Moores eventually sold the club to American businessmen George Gillett and Tom Hicks on 6 February 2007. The deal valued the club and its outstanding debts at £218.9 million. The pair paid £5,000 per share, or £174.1m for the total shareholding and £44.8m to cover the club's debts.[124] Disagreements between Gillett and Hicks, and the fans' lack of support for them, resulted in the pair looking to sell the club.[125] Martin Broughton was appointed chairman of the club on 16 April 2010 to oversee its sale.[126] In May 2010, accounts were released showing the holding company of the club to be £350m in debt (due to leveraged takeover) with losses of £55m, causing auditor KPMG to qualify its audit opinion.[127] The group's creditors, including the Royal Bank of Scotland, took Gillett and Hicks to court to force them to allow the board to proceed with the sale of the club, the major asset of the holding company. A High Court judge, Mr Justice Floyd, ruled in favour of the creditors and paved the way for the sale of the club to Fenway Sports Group (formerly New England Sports Ventures), although Gillett and Hicks still had the option to appeal.[128] Liverpool was sold to Fenway Sports Group on 15 October 2010 for £300m.[129]

Liverpool has been described as a global brand; a 2010 report valued the club's trademarks and associated intellectual property at £141m, an increase of £5m on the previous year. Liverpool was given a brand rating of AA (Very Strong).[130] In April 2010 business magazine Forbes ranked Liverpool as the sixth most valuable football team in the world, behind Manchester UnitedReal Madrid, Arsenal, Barcelona and Bayern Munich; they valued the club at $822m (£532m), excluding debt.[131] Accountants Deloitte ranked Liverpool eighth in the Deloitte Football Money League, which ranks the world's football clubs in terms of revenue. Liverpool's income in the 2009–10 season was €225.3m.[132] According to a 2018 report by Deloitte, the club had an annual revenue of €424.2 million for the previous year,[133] and Forbes valued the club at $1.944 billion.[134] In 2018, annual revenue increased to €513.7 million,[135] and Forbes valued the club at $2.183 billion.[136] In 2019 revenue increased to €604 million (£533 million) according to Deloitte, with the club breaching the half a billion pounds mark.[137]

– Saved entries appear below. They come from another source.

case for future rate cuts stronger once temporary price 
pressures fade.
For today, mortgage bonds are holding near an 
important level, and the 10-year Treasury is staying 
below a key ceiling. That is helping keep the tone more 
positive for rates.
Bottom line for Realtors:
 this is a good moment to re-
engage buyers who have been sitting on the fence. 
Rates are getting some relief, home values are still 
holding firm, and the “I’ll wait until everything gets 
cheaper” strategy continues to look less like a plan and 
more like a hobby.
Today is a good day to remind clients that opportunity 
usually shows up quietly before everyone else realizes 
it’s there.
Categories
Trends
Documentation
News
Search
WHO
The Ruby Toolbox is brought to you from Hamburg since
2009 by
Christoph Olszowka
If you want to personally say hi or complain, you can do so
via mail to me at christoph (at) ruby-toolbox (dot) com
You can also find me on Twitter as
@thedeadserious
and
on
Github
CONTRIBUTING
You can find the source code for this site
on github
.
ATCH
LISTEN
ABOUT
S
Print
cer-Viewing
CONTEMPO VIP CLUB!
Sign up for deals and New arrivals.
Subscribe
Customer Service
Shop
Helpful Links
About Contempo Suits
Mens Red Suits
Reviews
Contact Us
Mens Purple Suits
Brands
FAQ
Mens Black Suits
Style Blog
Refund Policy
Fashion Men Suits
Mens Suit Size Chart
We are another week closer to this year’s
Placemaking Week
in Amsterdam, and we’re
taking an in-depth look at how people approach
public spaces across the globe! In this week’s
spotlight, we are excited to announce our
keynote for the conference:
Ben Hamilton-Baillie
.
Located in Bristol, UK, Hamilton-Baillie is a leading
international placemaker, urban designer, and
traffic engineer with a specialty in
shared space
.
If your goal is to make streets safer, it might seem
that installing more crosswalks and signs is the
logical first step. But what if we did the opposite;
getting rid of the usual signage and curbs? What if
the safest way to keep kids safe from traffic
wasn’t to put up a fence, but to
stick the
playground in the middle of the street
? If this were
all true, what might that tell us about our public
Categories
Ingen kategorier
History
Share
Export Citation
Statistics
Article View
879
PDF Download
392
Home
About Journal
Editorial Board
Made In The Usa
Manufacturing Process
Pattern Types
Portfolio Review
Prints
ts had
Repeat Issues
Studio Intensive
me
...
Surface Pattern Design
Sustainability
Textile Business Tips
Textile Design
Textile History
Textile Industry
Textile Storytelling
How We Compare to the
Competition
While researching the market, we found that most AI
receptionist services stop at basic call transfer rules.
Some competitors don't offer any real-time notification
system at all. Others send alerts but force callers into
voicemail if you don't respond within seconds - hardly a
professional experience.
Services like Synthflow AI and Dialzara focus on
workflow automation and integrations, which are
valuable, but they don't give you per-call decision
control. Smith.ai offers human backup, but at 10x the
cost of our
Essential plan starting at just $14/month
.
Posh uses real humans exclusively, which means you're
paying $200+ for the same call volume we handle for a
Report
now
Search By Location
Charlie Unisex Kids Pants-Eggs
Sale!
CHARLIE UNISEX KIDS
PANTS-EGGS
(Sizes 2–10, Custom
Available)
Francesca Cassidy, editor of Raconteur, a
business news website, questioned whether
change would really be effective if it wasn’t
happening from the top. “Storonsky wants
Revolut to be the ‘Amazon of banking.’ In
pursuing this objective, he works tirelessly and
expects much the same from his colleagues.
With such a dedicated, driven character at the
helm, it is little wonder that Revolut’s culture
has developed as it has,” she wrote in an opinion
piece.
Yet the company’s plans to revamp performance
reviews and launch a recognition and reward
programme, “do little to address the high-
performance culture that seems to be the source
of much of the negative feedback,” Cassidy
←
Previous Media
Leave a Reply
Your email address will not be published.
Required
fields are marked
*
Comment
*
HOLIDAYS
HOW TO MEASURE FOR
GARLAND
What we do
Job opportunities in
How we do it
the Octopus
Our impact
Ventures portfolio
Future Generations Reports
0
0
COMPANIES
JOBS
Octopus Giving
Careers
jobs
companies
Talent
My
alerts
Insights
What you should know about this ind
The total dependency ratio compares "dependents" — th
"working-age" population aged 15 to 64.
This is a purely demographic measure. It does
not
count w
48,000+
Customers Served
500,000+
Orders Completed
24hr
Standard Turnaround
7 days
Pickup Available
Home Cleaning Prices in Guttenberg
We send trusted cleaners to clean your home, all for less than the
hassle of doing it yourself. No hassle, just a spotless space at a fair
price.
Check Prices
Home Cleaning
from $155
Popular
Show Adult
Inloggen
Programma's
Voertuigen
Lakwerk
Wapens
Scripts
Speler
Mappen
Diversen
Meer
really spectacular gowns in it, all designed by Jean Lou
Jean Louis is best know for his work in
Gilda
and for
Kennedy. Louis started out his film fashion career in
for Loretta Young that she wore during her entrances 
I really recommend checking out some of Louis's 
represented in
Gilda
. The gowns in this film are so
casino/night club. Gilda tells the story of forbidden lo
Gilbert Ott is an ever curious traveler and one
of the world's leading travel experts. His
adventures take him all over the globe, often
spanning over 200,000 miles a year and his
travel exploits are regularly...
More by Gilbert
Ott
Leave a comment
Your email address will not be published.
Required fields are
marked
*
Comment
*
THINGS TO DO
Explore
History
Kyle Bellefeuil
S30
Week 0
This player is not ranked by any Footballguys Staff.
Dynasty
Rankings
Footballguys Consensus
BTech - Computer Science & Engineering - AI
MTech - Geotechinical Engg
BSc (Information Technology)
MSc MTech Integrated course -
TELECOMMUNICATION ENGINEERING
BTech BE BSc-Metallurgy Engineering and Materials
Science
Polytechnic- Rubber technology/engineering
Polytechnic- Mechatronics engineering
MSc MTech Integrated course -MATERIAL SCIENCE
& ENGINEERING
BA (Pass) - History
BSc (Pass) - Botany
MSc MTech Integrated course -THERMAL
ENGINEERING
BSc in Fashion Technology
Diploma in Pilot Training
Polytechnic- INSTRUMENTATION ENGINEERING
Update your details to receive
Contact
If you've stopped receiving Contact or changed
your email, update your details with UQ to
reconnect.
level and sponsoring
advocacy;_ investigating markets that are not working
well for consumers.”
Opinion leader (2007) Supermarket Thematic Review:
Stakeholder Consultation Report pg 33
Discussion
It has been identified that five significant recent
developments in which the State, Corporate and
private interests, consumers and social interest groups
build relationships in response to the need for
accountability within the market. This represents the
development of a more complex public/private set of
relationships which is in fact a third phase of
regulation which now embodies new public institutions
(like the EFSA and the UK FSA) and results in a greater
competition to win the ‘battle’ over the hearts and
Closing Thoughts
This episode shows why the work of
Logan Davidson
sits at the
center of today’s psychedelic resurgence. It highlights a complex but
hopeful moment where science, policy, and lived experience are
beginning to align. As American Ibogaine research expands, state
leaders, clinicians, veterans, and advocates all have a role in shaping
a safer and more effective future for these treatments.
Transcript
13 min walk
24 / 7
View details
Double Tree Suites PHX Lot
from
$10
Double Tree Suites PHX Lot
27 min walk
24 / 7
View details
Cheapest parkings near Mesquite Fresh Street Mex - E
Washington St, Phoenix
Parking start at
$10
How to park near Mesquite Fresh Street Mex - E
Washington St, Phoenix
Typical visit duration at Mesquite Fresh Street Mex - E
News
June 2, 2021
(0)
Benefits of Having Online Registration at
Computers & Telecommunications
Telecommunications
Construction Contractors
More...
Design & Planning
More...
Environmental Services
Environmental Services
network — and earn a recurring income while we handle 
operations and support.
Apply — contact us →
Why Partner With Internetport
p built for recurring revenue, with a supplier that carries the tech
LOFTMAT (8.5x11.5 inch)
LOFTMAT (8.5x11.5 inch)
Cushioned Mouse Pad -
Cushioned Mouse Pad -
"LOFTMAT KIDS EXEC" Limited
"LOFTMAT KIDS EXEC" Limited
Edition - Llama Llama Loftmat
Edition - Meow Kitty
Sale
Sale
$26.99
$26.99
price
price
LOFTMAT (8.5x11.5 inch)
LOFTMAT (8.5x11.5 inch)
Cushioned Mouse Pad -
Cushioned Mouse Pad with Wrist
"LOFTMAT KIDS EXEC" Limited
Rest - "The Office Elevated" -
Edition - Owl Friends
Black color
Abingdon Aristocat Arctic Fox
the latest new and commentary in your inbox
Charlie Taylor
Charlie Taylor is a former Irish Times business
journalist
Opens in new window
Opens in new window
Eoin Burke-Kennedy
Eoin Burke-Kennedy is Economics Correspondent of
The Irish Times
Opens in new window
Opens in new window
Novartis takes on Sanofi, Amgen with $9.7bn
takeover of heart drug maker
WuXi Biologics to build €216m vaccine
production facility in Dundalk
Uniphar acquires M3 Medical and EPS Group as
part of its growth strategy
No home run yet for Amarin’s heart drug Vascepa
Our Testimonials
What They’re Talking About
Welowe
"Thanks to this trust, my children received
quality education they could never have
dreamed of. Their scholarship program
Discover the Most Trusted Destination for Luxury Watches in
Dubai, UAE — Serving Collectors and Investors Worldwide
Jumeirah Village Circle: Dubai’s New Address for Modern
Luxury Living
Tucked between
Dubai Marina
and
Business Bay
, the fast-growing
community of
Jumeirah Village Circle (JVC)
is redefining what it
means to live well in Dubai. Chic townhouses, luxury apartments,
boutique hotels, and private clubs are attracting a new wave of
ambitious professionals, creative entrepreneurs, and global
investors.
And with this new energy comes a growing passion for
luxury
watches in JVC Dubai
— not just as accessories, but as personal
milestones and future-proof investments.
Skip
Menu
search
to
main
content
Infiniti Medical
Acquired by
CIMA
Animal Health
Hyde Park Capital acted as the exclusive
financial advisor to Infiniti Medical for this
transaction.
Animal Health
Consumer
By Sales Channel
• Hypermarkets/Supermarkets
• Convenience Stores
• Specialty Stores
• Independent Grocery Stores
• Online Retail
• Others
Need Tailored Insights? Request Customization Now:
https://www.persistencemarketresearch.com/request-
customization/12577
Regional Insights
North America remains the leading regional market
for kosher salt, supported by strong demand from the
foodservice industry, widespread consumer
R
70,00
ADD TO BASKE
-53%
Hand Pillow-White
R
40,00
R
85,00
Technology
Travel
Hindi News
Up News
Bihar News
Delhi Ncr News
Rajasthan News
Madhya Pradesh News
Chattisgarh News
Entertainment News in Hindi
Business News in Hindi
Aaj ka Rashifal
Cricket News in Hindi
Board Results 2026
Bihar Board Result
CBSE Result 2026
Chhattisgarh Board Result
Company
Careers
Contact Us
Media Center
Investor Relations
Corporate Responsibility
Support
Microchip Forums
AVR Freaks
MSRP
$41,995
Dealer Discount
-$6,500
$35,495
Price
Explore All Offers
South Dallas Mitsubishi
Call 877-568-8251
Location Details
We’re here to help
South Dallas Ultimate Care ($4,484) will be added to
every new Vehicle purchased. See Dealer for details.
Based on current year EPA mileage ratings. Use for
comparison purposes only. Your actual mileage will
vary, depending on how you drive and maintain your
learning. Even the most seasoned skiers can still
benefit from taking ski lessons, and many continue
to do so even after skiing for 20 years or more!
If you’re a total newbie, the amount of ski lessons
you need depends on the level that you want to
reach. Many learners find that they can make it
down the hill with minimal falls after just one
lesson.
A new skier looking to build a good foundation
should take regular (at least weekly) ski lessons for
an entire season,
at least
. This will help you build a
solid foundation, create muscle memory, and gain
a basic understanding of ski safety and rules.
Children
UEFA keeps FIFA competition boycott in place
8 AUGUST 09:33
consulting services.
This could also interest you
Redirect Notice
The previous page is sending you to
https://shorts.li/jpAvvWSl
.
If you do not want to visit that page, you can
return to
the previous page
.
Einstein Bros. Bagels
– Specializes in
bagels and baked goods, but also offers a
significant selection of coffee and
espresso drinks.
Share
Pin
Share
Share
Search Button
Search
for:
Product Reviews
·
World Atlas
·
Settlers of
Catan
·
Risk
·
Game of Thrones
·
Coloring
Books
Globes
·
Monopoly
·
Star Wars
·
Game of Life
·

In April 2020, the owners of the club came under fire from fans and the media for deciding to furlough all non-playing staff during the COVID-19 pandemic.[138] In response to this, the club made a U-turn on the decision and apologised for their initial decision.[139] In April 2021 Forbes valued the club at $4.1 billion, a two-year increase of 88%, making it the world's fifth-most-valuable football club.[140] Based on the latest rankings by Forbes, as of May 2023, Liverpool is ranked as the fourth most valuable football club in the world, behind Real Madrid, Manchester United and Barcelona; they valued the club at $5.29 billion, an increase of 19% from 2022.[141]